CUDA C++ unit testing in host and device code

Is there a unit testing framework (or a plugin to a framework) that supports testing of objects in host and device code? Or are there plans for such a framework?

For example I have a matrix class that has some methods like calculating the determinant or trace. It would be nice to write a test that is automatically run on cpu and in a cuda kernel.
In this example I want to write a test like this:

Matrix a;


assert_eq( theDeterminant, a.det() );

In this simple case a unit testing framework could easily setup code for a kernel to run the test.

Of course, I can write such a code myself, but my question is if there is already a standard way to do this.

There are two options I’ve used:

  1. Declare the device functions also as host functions (you can put both qualifiers on a single function). Then you can unit test your device functions on the host. While that verifies the logic at the C level using the host compiler, it doesn’t actually check the behavior of the function on the GPU, and definitely doesn’t work for device functions that contain CUDA specific calls (like __syncthreads() or math intrinsics).

  2. Write test harness with a global function that wraps around each device function. Then you can call the functions from the host (usually just one thread) and again, write your tests in host code.

I haven’t seen anything more streamlined, unfortunately.

  1. That is what I have done up to now. But I want to go a step further to ensure that I do not use c++ techniques that are (currently) not supported in device code (or even simpler: that I forgot to put a device somewhere).

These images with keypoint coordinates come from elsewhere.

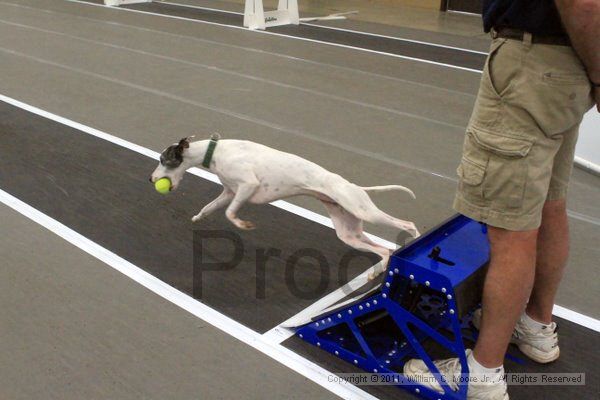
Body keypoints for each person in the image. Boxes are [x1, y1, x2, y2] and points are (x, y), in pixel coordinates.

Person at [403, 0, 599, 398]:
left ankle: (483, 372)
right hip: (565, 66)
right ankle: (536, 326)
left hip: (532, 65)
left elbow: (584, 4)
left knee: (511, 229)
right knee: (548, 203)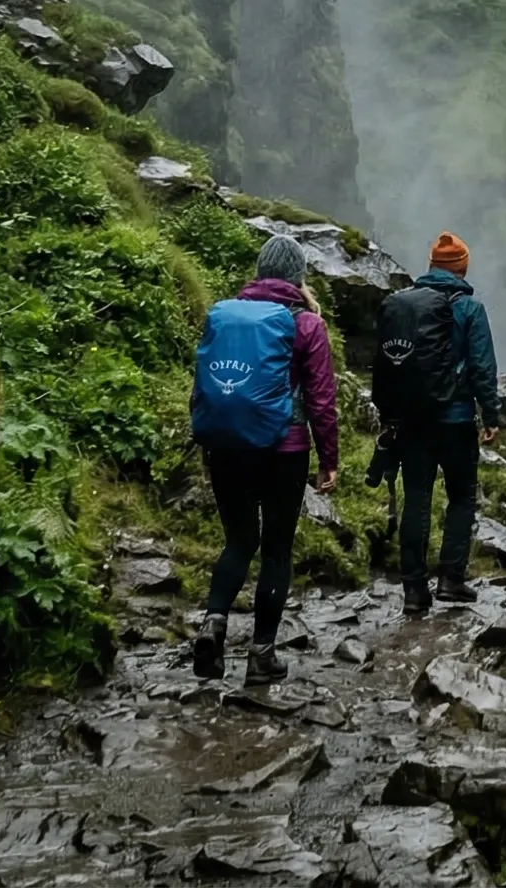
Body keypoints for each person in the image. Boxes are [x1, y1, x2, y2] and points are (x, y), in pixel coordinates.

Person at [189, 233, 339, 682]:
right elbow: (320, 399)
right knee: (276, 549)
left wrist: (207, 439)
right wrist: (329, 458)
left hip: (226, 445)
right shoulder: (306, 324)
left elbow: (205, 383)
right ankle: (261, 655)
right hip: (284, 451)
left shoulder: (226, 314)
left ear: (259, 271)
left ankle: (213, 625)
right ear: (298, 275)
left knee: (238, 540)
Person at [393, 233, 499, 614]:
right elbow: (482, 365)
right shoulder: (469, 308)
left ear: (431, 266)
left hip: (413, 421)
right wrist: (491, 414)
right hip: (455, 420)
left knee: (417, 499)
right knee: (461, 497)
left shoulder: (404, 305)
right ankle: (451, 579)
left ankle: (413, 588)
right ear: (462, 268)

  2. I started doing this, but it means
    a) having an extra test and additionally some setup work for the global function.
    b) writing an abstract test environment. That’s what I did not want to do…

What I do now is something between a) and b): I setup a test function that is executed on host and device and writes some output in a temporary object (along with a isEqual() function). This idea is borrowed from the CUDA branch of the Eigen library (

But I do not like this approach that much because it still means a lot of extra setup which is in principal not necessary.

I know it’s a few years later, but I was wondering this myself. Is there a test framework for CUDA?